Why Trustee Removal Procedures Matter

One of the clearest examples of why statutory limits exist occurred when a sitting Saddleback Road District trustee was removed during a private board meeting with no notice to district members.

Under South Dakota law, public office does not become vacant simply because the remaining trustees decide they no longer want someone on the board.

The Legislature has already defined exactly how an office becomes vacant.

Under:
South Dakota Codified Laws § 3-4-1

an office becomes vacant only when one of the following statutory events occurs:

“An office becomes vacant if one of the following events applies… the person:

(1) Dies;
(2) Resigns;
(3) Is removed from office;
(4) Fails to qualify as provided by law;
(5) Ceases to be a resident…
(6) Is convicted of any infamous crime…
(7) Has a judgment obtained against the person for a breach of an official bond.” ()

Notice what is not listed:

  • “the other trustees voted to remove them.”

That power does not appear in the vacancy statute.

Instead, South Dakota law separately establishes an actual legal removal process for local officers.

Under:
South Dakota Codified Laws § 3-17-6

the Legislature states:

“Any officer of any local unit of government may be charged, tried, and removed from office for misconduct, malfeasance, nonfeasance, crimes in office, drunkenness, gross incompetency, corruption, theft, oppression, or gross partiality.”

And under:
South Dakota Codified Laws § 3-17-7

South Dakota law provides formal proceedings involving:

  • pleadings,
  • process,
  • and judicial procedure.

In other words:

removal is a legal process — not an informal board vote.

A board cannot simply invent its own removal authority by inserting language into bylaws.

Bylaws are subordinate to state law.

Government entities only possess powers granted by statute.
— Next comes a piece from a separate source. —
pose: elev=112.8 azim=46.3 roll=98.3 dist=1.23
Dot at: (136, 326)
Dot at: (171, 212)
They cannot create new powers for themselves through internal policy documents.

Yet in this case:

  • the meeting was allegedly not publicly noticed,
  • district members were not informed,
  • the trustee was removed anyway,
  • and the remaining trustees proceeded as though they possessed authority to vacate the office by internal board action alone.
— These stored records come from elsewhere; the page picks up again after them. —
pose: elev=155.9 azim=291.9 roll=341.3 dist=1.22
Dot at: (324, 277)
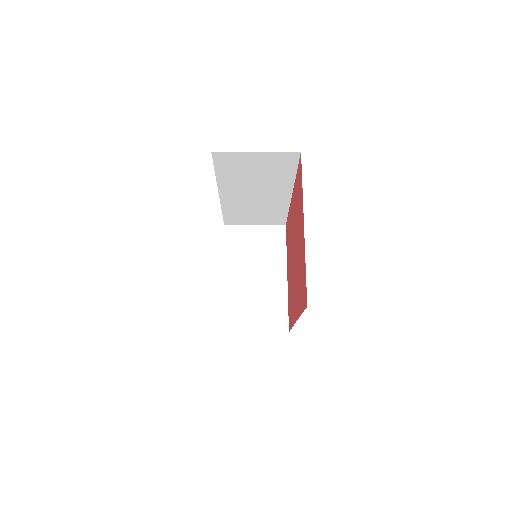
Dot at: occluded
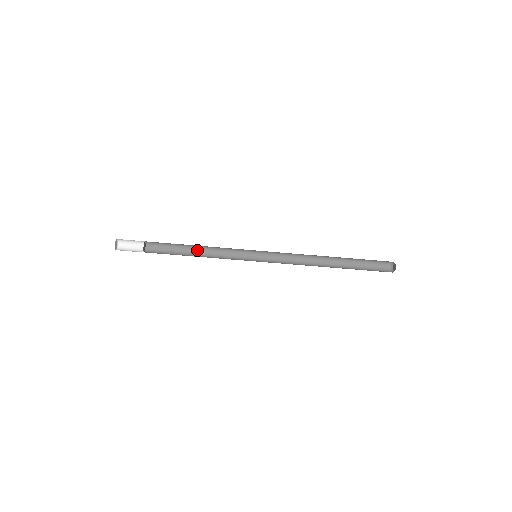
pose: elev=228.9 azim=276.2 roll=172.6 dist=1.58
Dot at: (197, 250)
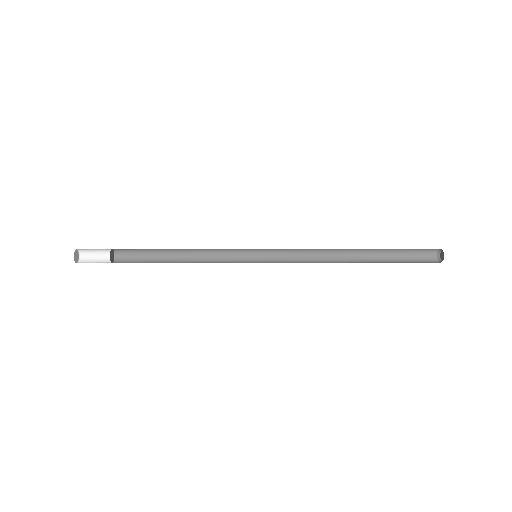
Dot at: (180, 253)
That should concern every property owner in the district — regardless of personal feelings toward the individuals involved.


The Annual Meeting “Vote of Confidence”

The situation became even more troubling afterward.

At the next annual meeting, one trustee reportedly requested a “vote of confidence” from attendees regarding the removal.

There are several serious problems with that.

First:

  • the issue was not listed on the agenda.

Under open meetings principles, agendas exist so the public knows what governmental actions and discussions will occur.

If an issue is omitted from the agenda:

  • members may choose not to attend,
  • affected parties may not prepare responses,
  • and the public is deprived of meaningful notice.

Second:

  • because the issue was not properly noticed,
    the removed trustee was not afforded a fair opportunity to respond publicly to the accusations or claims being raised against him.

Instead, attendees were effectively asked to weigh in on a controversy that:

  • had not been properly announced,
  • was not formally before the membership,
  • and where only one side was prepared to speak.

That is not transparency.
That is not due process.
And that is not what open governance is supposed to look like.


Why This Matters

Some people may view these events as:

  • personality conflicts,
  • neighborhood disagreements,
    or
  • “drama.”

But the legal issue is much more important than that.

The issue is whether trustees are bound by law or whether they may simply:

  • reinterpret statutes,
  • create powers for themselves,
  • remove officials,
  • control narratives,
  • and bypass procedure whenever convenient.

This is precisely why statutory safeguards exist.

The law is supposed to protect:

  • unpopular people,
  • dissenting people,
  • minority viewpoints,
  • and even people the majority dislikes.

Because once government officials decide:

“we can ignore procedure because we believe we are right,”

then the protections limiting governmental power begin to disappear.

That is exactly why these laws exist.